= Probability of kill =

Video game terminology

Computer games, simulations, models, and operations research programs often require a mechanism to determine statistically how likely the engagement between a weapon and a target will result in a satisfactory outcome (i.e. "kill"), known as the probability of kill. Performance auditing and statistical decisions are required when all of the variables that must be considered are not incorporated into the current model, similar to the actuarial methods used by insurance companies to deal with large numbers of customers and huge numbers of variables. Likewise, military planners rely on such calculations to determine the quantity of weapons necessary to destroy an enemy force.

The probability of kill, or "P_{k}", is usually based on a uniform random number generator. This algorithm creates a number between 0 and 1 that is approximately uniformly distributed in that space. If the P_{k} of a weapon/target engagement is 30% (or 0.30), then every random number generated that is less than 0.3 is considered a "kill"; every number greater than 0.3 is considered a "no kill". When used many times in a simulation, the average result will be that 30% of the weapon/target engagements will be a kill and 70% will not be a kill.

This measure may also be used to express the accuracy of a weapon system, known as the probability of hit or "P_{hit}". For example, if a weapon is expected to hit a target nine times out of ten with a representative set of ten engagements, one could say that this weapon has a P_{hit} of 0.9. If the chance of hits is nine out of ten, but the probability of a kill with a hit is 0.5, then the P_{k} becomes 0.45 or 45%. This reflects the fact that even modern guided warheads may not always destroy a hit target such as an aircraft, missile or main battle tank.

Additional factors include the probability of detection (P_{d}), reliability of the targeting system (R_{sys}), and reliability of the weapon (R_{w}), to name a few.

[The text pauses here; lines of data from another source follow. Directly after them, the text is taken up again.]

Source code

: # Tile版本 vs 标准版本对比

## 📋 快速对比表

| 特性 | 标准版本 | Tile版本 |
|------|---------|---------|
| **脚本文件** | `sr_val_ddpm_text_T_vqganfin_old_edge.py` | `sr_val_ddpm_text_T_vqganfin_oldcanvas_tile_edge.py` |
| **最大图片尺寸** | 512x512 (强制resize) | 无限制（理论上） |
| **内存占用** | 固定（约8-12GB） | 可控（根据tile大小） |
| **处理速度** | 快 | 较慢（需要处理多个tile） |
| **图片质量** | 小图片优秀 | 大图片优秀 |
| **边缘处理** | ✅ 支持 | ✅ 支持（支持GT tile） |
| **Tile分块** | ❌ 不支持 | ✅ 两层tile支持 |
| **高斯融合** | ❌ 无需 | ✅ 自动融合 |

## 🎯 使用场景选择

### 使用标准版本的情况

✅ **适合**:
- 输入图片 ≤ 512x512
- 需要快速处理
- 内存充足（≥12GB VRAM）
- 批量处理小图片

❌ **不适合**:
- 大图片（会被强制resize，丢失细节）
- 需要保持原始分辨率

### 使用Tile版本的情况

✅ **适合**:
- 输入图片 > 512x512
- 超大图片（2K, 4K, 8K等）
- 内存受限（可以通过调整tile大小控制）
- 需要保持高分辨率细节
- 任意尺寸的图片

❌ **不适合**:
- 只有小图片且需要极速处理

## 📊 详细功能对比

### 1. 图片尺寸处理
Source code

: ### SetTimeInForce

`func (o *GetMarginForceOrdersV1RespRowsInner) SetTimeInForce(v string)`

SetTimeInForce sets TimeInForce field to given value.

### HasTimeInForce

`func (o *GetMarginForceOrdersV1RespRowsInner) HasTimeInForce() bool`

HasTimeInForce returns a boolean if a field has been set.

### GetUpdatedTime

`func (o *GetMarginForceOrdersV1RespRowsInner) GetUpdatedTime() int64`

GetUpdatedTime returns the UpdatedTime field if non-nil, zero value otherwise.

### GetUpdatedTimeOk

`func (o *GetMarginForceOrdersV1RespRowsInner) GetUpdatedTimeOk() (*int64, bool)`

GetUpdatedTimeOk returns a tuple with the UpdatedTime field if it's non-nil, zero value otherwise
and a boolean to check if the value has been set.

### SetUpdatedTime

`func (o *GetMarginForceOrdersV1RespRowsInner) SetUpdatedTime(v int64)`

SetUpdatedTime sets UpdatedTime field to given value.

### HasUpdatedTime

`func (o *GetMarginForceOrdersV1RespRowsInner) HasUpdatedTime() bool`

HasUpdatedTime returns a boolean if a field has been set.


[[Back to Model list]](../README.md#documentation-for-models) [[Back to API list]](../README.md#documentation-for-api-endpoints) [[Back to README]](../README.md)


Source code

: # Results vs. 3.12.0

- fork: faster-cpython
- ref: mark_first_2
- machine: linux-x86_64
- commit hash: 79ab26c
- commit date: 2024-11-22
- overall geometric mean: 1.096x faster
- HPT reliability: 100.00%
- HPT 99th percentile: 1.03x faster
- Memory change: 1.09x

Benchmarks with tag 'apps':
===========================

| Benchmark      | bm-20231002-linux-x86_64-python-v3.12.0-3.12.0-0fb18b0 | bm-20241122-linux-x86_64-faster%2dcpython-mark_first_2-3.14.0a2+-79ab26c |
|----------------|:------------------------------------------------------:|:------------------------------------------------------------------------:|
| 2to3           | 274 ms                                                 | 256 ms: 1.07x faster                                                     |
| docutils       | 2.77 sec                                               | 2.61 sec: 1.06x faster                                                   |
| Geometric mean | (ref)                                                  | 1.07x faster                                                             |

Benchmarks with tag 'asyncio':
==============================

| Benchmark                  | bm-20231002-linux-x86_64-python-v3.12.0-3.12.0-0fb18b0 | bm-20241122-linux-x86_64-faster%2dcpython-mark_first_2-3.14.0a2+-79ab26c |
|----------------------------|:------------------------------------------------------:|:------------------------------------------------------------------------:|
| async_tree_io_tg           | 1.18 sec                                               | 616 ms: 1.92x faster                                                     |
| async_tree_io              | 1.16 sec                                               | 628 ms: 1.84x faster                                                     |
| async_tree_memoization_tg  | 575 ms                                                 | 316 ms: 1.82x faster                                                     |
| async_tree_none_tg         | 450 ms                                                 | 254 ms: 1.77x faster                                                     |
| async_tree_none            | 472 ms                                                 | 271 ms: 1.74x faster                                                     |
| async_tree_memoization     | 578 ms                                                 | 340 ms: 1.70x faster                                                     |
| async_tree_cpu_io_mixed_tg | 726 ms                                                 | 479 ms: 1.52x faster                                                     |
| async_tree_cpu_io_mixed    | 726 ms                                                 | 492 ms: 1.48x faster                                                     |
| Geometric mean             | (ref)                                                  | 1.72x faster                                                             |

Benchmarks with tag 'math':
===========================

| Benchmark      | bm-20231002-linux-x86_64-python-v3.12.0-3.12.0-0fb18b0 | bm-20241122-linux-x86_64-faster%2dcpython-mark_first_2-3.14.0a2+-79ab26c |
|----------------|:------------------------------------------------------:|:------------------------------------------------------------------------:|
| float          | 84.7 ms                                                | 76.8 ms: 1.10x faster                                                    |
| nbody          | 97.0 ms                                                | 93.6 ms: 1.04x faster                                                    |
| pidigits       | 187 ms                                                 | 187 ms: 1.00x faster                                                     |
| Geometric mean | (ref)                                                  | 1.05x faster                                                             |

For example, if a missile operates properly e.g. 90% of the time (assuming a good shot), the targeting system operates properly 85% of the time, and enemy targets are detected at 50%, accuracy of the P_{k} estimation can be increased:

P_{k} = P_{hit} * P_{d} * R_{sys} * R_{w}

For example:

P_{k} = 0.9 * 0.5 * 0.85 * 0.90 = 0.344

Users can also specify a probability according to a class of targets, for example, it has been stated that the SA-10 surface-to-air missile system has a P_{k} of 0.9 against highly maneuvering targets, whereas its P_{k} against non-maneuvering targets is much higher.